Red-02579

Transfert de propriété au Musée de Grenoble en 2008.
Jean-Pierre Bertrand occupe une place à part
dans le contexte artistique français. Artiste
inclassable (est-il peintre, est-il sculpteur ?),
il se joue des genres comme des modes,
développant patiemment, avec une cohérence
rare, une recherche qui pose la question de
l’origine de l’œuvre d’art – l’art est-il immanent
au monde ? – et s’appuie sur des dispositifs
fictionnels – référence à Robinson Crusoé,
numérologie, manipulation de matériaux
organiques – pour tenter d’y répondre. Son
œuvre se fonde principalement sur l’ouvrage
de Daniel Defoe, Vie et Aventures de Robinson
Crusoé, qui offre à l’artiste toute une série
d’éléments susceptibles d’alimenter sa
démarche, qu’ils soient d’ordre plastique
comme le citron, utilisé en tant que tel ou pour
son jus, ou d’ordre méthodologique comme
l’exploration de la numérologie, notamment avec
la déclinaison du nombre 54. Le récit de Defoe
décrit un extraordinaire parcours initiatique
en même temps qu’il constitue une fable du
recommencement : un individu soustrait à la
société des hommes, réduit à l’état sauvage et qui,
avec foi, reconstruit un système de vie cohérent.
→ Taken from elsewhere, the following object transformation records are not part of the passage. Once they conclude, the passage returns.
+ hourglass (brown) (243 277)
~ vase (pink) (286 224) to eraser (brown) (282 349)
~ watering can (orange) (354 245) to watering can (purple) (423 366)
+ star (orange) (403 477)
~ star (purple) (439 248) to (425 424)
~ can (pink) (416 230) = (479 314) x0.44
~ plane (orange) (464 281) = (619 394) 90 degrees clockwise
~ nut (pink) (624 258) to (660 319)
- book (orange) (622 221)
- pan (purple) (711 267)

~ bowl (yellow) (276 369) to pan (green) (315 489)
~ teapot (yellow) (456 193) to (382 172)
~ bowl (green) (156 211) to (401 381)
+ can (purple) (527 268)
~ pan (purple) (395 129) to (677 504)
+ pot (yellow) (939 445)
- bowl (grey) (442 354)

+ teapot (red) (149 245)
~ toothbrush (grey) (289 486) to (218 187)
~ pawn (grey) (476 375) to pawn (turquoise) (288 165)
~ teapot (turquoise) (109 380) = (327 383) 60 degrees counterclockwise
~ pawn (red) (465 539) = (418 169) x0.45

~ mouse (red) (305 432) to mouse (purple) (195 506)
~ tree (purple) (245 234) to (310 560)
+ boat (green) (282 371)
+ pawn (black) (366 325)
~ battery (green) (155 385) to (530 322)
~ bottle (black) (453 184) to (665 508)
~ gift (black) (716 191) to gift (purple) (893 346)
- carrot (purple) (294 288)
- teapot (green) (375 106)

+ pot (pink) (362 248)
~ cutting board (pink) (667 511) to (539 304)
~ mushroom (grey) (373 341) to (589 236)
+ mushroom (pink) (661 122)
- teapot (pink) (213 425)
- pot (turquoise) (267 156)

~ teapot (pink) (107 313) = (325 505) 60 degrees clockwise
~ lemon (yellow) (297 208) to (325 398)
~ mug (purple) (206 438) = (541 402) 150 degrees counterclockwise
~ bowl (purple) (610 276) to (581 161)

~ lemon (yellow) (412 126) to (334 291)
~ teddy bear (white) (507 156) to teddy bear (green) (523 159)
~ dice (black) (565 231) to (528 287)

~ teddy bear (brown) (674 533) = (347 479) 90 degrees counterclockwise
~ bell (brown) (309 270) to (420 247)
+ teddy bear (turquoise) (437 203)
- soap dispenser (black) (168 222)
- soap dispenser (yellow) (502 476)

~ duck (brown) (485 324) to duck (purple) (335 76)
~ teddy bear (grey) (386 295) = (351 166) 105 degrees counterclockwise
Ce parcours apparaît également au travers du
regard de Bertrand comme une métaphore de
la création. Et peut-être n’est-ce pas forcer les
choses que d’imaginer l’artiste à ses débuts, tel un
frère de sort de Robinson, naufragé d’une époque
où l’idée de la mort de l’art formait l’océan des
pensées dans ce domaine : seul dans la clôture
de son moi comme sur une île, avec autour de
lui quelques lambeaux arrachés à la tempête
qui avait englouti la peinture et la sculpture sous
leurs formes traditionnelles – une poignée de sel,
des citrons, du miel, quelques feuilles de papier –
et s’acharnant à redonner vie à ces matériaux
pour qu’un jour ils se présentent comme l’image
mouvante d’une réalité transcendée, simple et
solitaire manifestation de l’être.
Red-02579, grande plaque de bois peint en rouge,
placée sous un écran de plexiglas et scellée par
une cornière de métal, est très représentative du
travail pictural de Jean-Pierre Bertrand. Peinture
de la présence et de l’effacement, elle fascine par
la délicatesse de ses moirures et tient à distance
par son aspect organique, sang et chair mêlés.